Closed mike-w-wilson closed 3 years ago
Hi Mike and thanks for the clear message. The issue here is surely the small reference panel.
Try changing the following parameter in the config file: founders_ratios = [0.5, 0.45, 0.05] # was [0.8, 0.15, 0.05]
The pipeline wasn't designed for such small panel but let's see if this works and go from there.
Thanks for the help! The second simulation ran but I did hit a new error.
--------------------------------------------------------------------------------
----------------------------------- XGMix ------------------------------------
--------------------------------------------------------------------------------
When using this software, please cite:
Kumar, A., Montserrat, D.M., Bustamante, C. and Ioannidis, A.
"XGMix: Local-Ancestry Inference With Stacked XGBoost"
International Conference on Learning Representations Workshops
ICLR, 2020, Workshop AI4AH
https://www.biorxiv.org/content/10.1101/2020.04.21.053876v1
--------------------------------------------------------------------------------
--------------------------------------------------------------------------------
--------------------------------------------------------------------------------
Launching XGMix in train mode...
Reading sample maps and splitting in train/val...

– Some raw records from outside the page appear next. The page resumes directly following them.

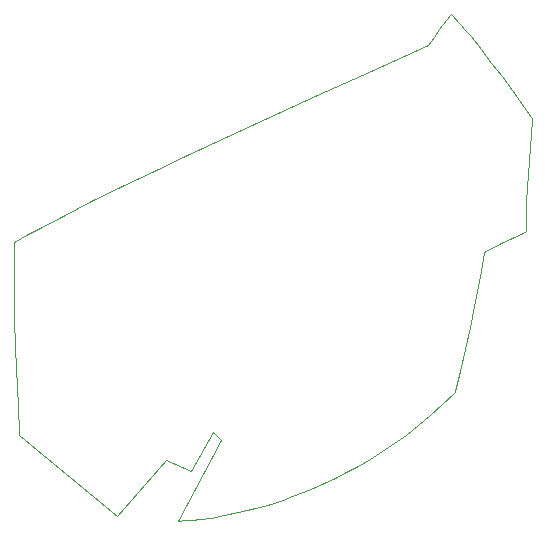
<source format=gbr>
%TF.GenerationSoftware,KiCad,Pcbnew,(5.1.10)-1*%
%TF.CreationDate,2021-10-13T15:42:42-04:00*%
%TF.ProjectId,TFTS-HTH-SAO-Scout-IS,54465453-2d48-4544-982d-53414f2d5363,rev?*%
%TF.SameCoordinates,Original*%
%TF.FileFunction,Profile,NP*%
%FSLAX46Y46*%
G04 Gerber Fmt 4.6, Leading zero omitted, Abs format (unit mm)*
G04 Created by KiCad (PCBNEW (5.1.10)-1) date 2021-10-13 15:42:42*
%MOMM*%
%LPD*%
G01*
G04 APERTURE LIST*
%TA.AperFunction,Profile*%
%ADD10C,0.100000*%
%TD*%
G04 APERTURE END LIST*
D10*
X137160000Y-107950000D02*
X136525000Y-107315000D01*
X134658700Y-110580200D02*
X136525000Y-107315000D01*
X137160000Y-107950000D02*
X133582000Y-114801100D01*
X163432300Y-80604660D02*
X161794100Y-78322510D01*
X161794100Y-78322510D02*
X160952100Y-77173840D01*
X160952100Y-77173840D02*
X160091400Y-76033210D01*
X160091400Y-76033210D02*
X159215000Y-74904210D01*
X159215000Y-74904210D02*
X158327900Y-73793980D01*
X158327900Y-73793980D02*
X157881200Y-73262350D01*
X157881200Y-73262350D02*
X157437200Y-72749489D01*
X157437200Y-72749489D02*
X156661000Y-71858807D01*
X156661000Y-71858807D02*
X156575200Y-71969695D01*
X156575200Y-71969695D02*
X155670200Y-73168000D01*
X155670200Y-73168000D02*
X155200200Y-73814100D01*
X155200200Y-73814100D02*
X154743700Y-74484350D01*
X154743700Y-74484350D02*
X154700800Y-74552320D01*
X154700800Y-74552320D02*
X149873300Y-76696920D01*
X149873300Y-76696920D02*
X145342000Y-78737760D01*
X145342000Y-78737760D02*
X140010800Y-81173860D01*
X140010800Y-81173860D02*
X134338600Y-83817400D01*
X134338600Y-83817400D02*
X131518000Y-85158200D01*
X131518000Y-85158200D02*
X128784160Y-86480400D01*
X128784160Y-86480400D02*
X126194510Y-87760600D01*
X126194510Y-87760600D02*
X123806360Y-88975300D01*
X123806360Y-88975300D02*
X121677090Y-90100900D01*
X121677090Y-90100900D02*
X120727450Y-90623000D01*
X120727450Y-90623000D02*
X119864036Y-91114000D01*
X119864036Y-91114000D02*
X119703069Y-91207000D01*
X119703069Y-91207000D02*
X119688761Y-91393000D01*
X119688761Y-91393000D02*
X119654509Y-92016600D01*
X119654509Y-92016600D02*
X119637579Y-92842300D01*
X119637579Y-92842300D02*
X119647513Y-94969600D01*
X119647513Y-94969600D02*
X119702217Y-97515000D01*
X119702217Y-97515000D02*
X119785341Y-100218000D01*
X119785341Y-100218000D02*
X119971459Y-105056600D01*
X119971459Y-105056600D02*
X120075081Y-107403800D01*
X120075081Y-107403800D02*
X120082235Y-107564800D01*
X120082235Y-107564800D02*
X128398850Y-114364700D01*
X128398850Y-114364700D02*
X132519600Y-109625200D01*
X132519600Y-109625200D02*
X134658700Y-110580200D01*
X133582000Y-114801100D02*
X134154300Y-114783300D01*
X134154300Y-114783300D02*
X134771200Y-114741000D01*
X134771200Y-114741000D02*
X135441700Y-114669800D01*
X135441700Y-114669800D02*
X136328700Y-114547200D01*
X136328700Y-114547200D02*
X137413300Y-114359500D01*
X137413300Y-114359500D02*
X138677000Y-114093100D01*
X138677000Y-114093100D02*
X139370000Y-113926200D01*
X139370000Y-113926200D02*
X140100800Y-113734500D01*
X140100800Y-113734500D02*
X140866900Y-113516400D01*
X140866900Y-113516400D02*
X141666100Y-113270200D01*
X141666100Y-113270200D02*
X142438200Y-113013600D01*
X142438200Y-113013600D02*
X143251000Y-112722800D01*
X143251000Y-112722800D02*
X144101000Y-112395800D01*
X144101000Y-112395800D02*
X144984700Y-112030700D01*
X144984700Y-112030700D02*
X145898300Y-111625500D01*
X145898300Y-111625500D02*
X146838400Y-111178400D01*
X146838400Y-111178400D02*
X147801300Y-110687200D01*
X147801300Y-110687200D02*
X148783500Y-110150100D01*
X148783500Y-110150100D02*
X149781300Y-109565100D01*
X149781300Y-109565100D02*
X150791300Y-108930400D01*
X150791300Y-108930400D02*
X151809800Y-108243800D01*
X151809800Y-108243800D02*
X152833100Y-107503500D01*
X152833100Y-107503500D02*
X153857900Y-106707600D01*
X153857900Y-106707600D02*
X154880300Y-105854000D01*
X154880300Y-105854000D02*
X155897000Y-104940900D01*
X155897000Y-104940900D02*
X156904300Y-103966300D01*
X156904300Y-103966300D02*
X156972200Y-103898300D01*
X156972200Y-103898300D02*
X156997300Y-103808900D01*
X156997300Y-103808900D02*
X157432900Y-102121300D01*
X157432900Y-102121300D02*
X157854900Y-100296200D01*
X157854900Y-100296200D02*
X158251500Y-98433400D01*
X158251500Y-98433400D02*
X158610900Y-96632900D01*
X158610900Y-96632900D02*
X159171800Y-93618200D01*
X159171800Y-93618200D02*
X159443900Y-92051200D01*
X159443900Y-92051200D02*
X160874800Y-91328600D01*
X160874800Y-91328600D02*
X161833000Y-90860500D01*
X161833000Y-90860500D02*
X162799200Y-90405700D01*
X162799200Y-90405700D02*
X162799200Y-90405700D01*
X162799200Y-90405700D02*
X163003100Y-90294900D01*
X163003100Y-90294900D02*
X163003100Y-90087400D01*
X163003100Y-90087400D02*
X163008000Y-88933800D01*
X163008000Y-88933800D02*
X163042400Y-87780200D01*
X163042400Y-87780200D02*
X163097000Y-86628800D01*
X163097000Y-86628800D02*
X163167600Y-85480200D01*
X163167600Y-85480200D02*
X163335800Y-83180100D01*
X163335800Y-83180100D02*
X163525300Y-80883670D01*
X163525300Y-80883670D02*
X163536100Y-80747750D01*
X163536100Y-80747750D02*
X163432300Y-80604660D01*
M02*

</source>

path created: test_xgmix/generated_data/sample_maps
Running simulation...
Fast admix...
path created: test_xgmix/generated_data/chmchr20
path created: test_xgmix/generated_data/chmchr20/simulation_output
File read: 324568 SNPs for 20 individuals
path created: test_xgmix/generated_data/chmchr20/simulation_output/train1
Building founders
Simulating...
Simulating generation 2
Simulating generation 4
Simulating generation 6
Simulating generation 8
Simulating generation 12
Simulating generation 16
Simulating generation 24
Simulating generation 32
Simulating generation 48
Writing generation: 0
Writing generation: 2
Writing generation: 4
Writing generation: 6
Writing generation: 8
Writing generation: 12
Writing generation: 16
Writing generation: 24
Writing generation: 32
Writing generation: 48
path created: test_xgmix/generated_data/chmchr20/simulation_output/train2
Building founders
Simulating...
Simulating generation 2
Simulating generation 4
Simulating generation 6
Simulating generation 8
Simulating generation 12
Simulating generation 16
Simulating generation 24
Simulating generation 32
Simulating generation 48
Writing generation: 0
Writing generation: 2
Writing generation: 4
Writing generation: 6
Writing generation: 8
Writing generation: 12
Writing generation: 16
Writing generation: 24
Writing generation: 32
Writing generation: 48
Simulation done.
--------------------------------------------------------------------------------
--------------------------------------------------------------------------------
--------------------------------------------------------------------------------
Preprocessing data...
Traceback (most recent call last):
File "XGMIX.py", line 368, in <module>
instance_name=instance_name, mode_filter_size=mode_filter_size, smooth_depth=smooth_depth)
File "XGMIX.py", line 264, in main
mode_filter_size, smooth_depth, gen_0, output_path)
File "XGMIX.py", line 121, in train
X_train1_raw, labels_train1_raw, X_train2_raw, labels_train2_raw, X_val_raw, labels_val_raw = [load_np_data(f) for f in train_val_files]
File "XGMIX.py", line 121, in <listcomp>
X_train1_raw, labels_train1_raw, X_train2_raw, labels_train2_raw, X_val_raw, labels_val_raw = [load_np_data(f) for f in train_val_files]
File "/XGMix/Utils/preprocess.py", line 17, in load_np_data
data.append(np.load(f).astype(np.int16))
File "/usr/local/lib/python3.7/dist-packages/numpy/lib/npyio.py", line 416, in load
fid = stack.enter_context(open(os_fspath(file), "rb"))
FileNotFoundError: [Errno 2] No such file or directory: 'test_xgmix/generated_data/chmchr20/simulation_output/val/gen_2/mat_vcf_2d.npy'
This is going to be run on a much larger dataset so I can increase my test reference panel size. Do you have a suggestion on minimum size?
Hi again, yes this is basically the same error except now you're missing samples in the validation set. If you have a larger reference panel I would always suggest using it as it will significantly increase performance.
Having more than 50 samples will certainly get you out of these simple errors but again, I would suggest using the full reference panel you have available.
I no longer receive errors running with my full reference panel, thank you!
Hello,
I am running a small test on XGMIX.py and the tool is failing to find the "train2" directory after completing the training simulation. It appears that the tool never starts the train2 simulation.
Do you have any insight as to why the tool does not run the second training. I am testing a small 5MB portion of chr20 with 20 reference individuals. My input command is:
The same input works on RFMix2 if that helps determine why the tool does not produce the train2 directory. I appreciate your assistance!